As I ate in silence, random memories from my childhood creeped up to the front of my thoughts. It doesn't happen often, but sometimes I will catch myself being dragged down by the trauma. I shook my head and quickly swallowed the last few bites I had before returning my plate to the kitchen sink, Severus still sitting there reading the paper.

"Don't you have a life?" I teased.

"I did before you came around."

I scoffed, but then quietly remarked, "if that were true, they would have found someone else to look after me."

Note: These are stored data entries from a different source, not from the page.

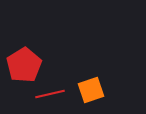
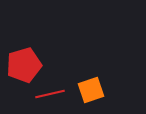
red pentagon: rotated 16 degrees clockwise
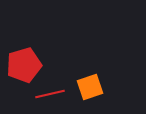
orange square: moved 1 px left, 3 px up
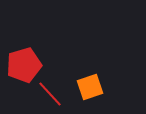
red line: rotated 60 degrees clockwise
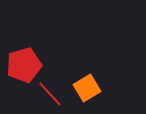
orange square: moved 3 px left, 1 px down; rotated 12 degrees counterclockwise
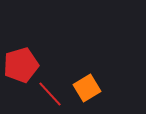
red pentagon: moved 3 px left
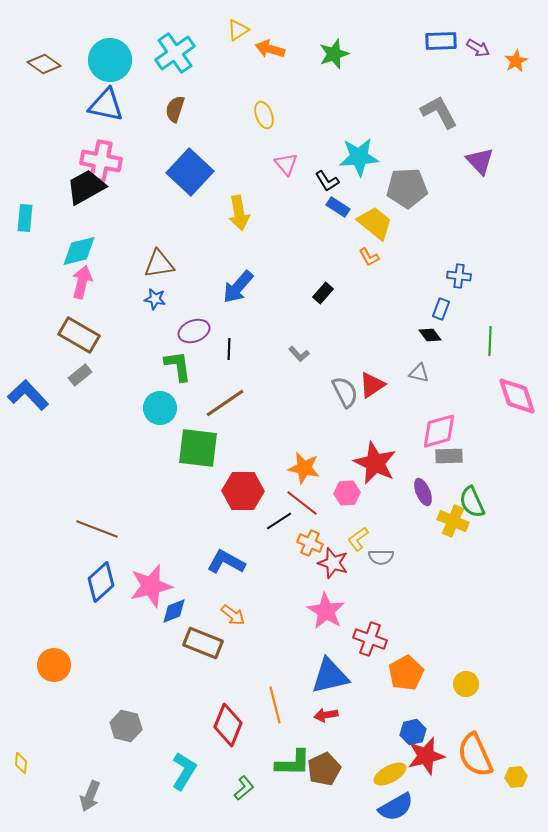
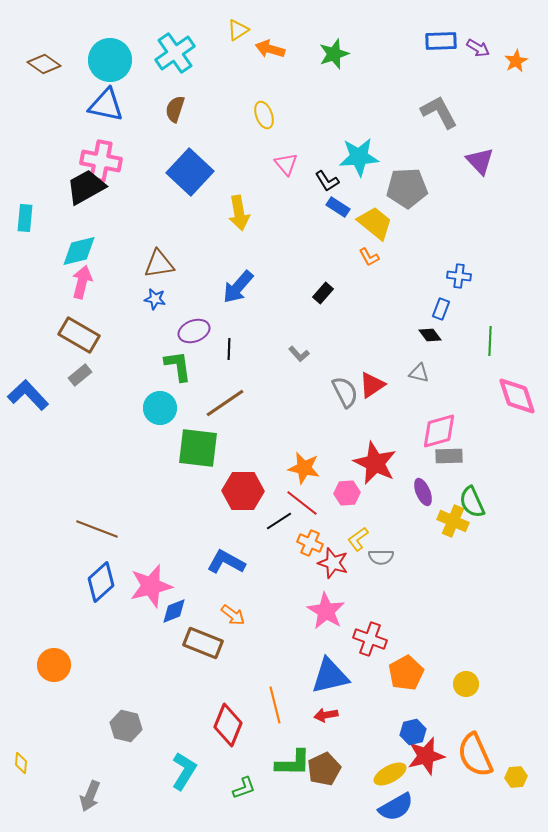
green L-shape at (244, 788): rotated 20 degrees clockwise
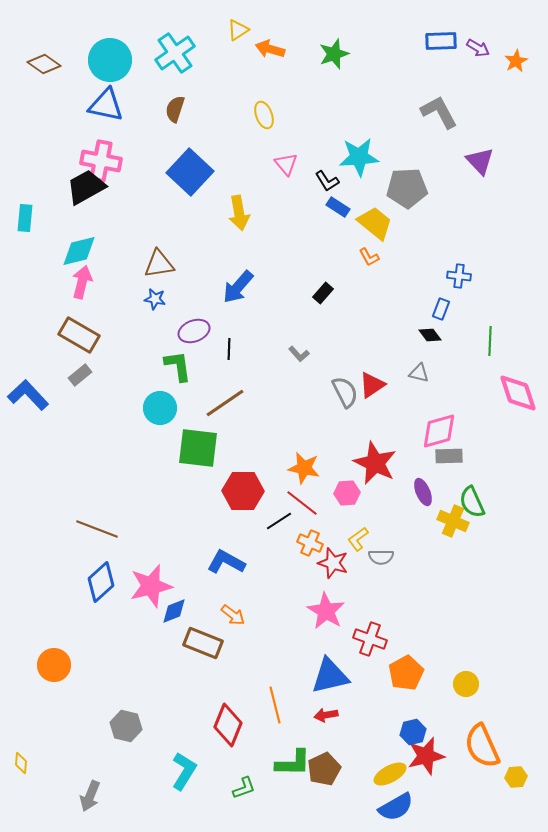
pink diamond at (517, 396): moved 1 px right, 3 px up
orange semicircle at (475, 755): moved 7 px right, 9 px up
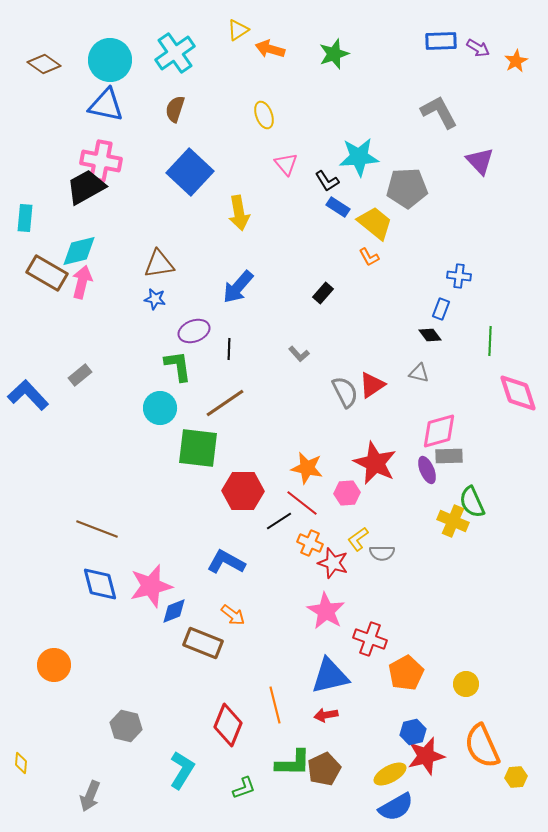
brown rectangle at (79, 335): moved 32 px left, 62 px up
orange star at (304, 468): moved 3 px right
purple ellipse at (423, 492): moved 4 px right, 22 px up
gray semicircle at (381, 557): moved 1 px right, 4 px up
blue diamond at (101, 582): moved 1 px left, 2 px down; rotated 63 degrees counterclockwise
cyan L-shape at (184, 771): moved 2 px left, 1 px up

I honestly didn't expect him to hear me, and it was mostly just me talking shit, but I guess it hit some nerve because he tossed his paper across the table and practically stomped into his study. I shrugged, not my fault he is so sensitive.

After that, the day was pretty quiet and it progressed so slowly. Obviously, there wasn't much to do in a potions professor's home. As one can imagine, there wasn't even a TV, just a bunch of old books and scrolls. It amazes me that Severus hasn't yet died from boredom. Unfortunately, the only choices of entertainment I have are to do some school work or read some of the books from the bookshelf. So, for the next week while Severus continued to sulk about my comment, I decided to read through some of the material he owned.

To be honest, I learned quite a lot, more than I would have in any Hogwarts class. I was pleased to find that he had such good taste in written works. However, the more time I spent alone, the more frequent the traumatic memories tried to front themselves. Sometimes, it feels like I am reliving them, but that is only if I can't push them aside quick enough.

Severus had said that he didn't want to be kept in the dark, and yet, he had been avoiding me all week. Was what I said really that bad? I felt like I should apologize, especially if he has been hurt about it this whole time. I worked up the courage to knock on his study door to apologize, but all I got was silence. I cracked open the door and peaked in, "professor?"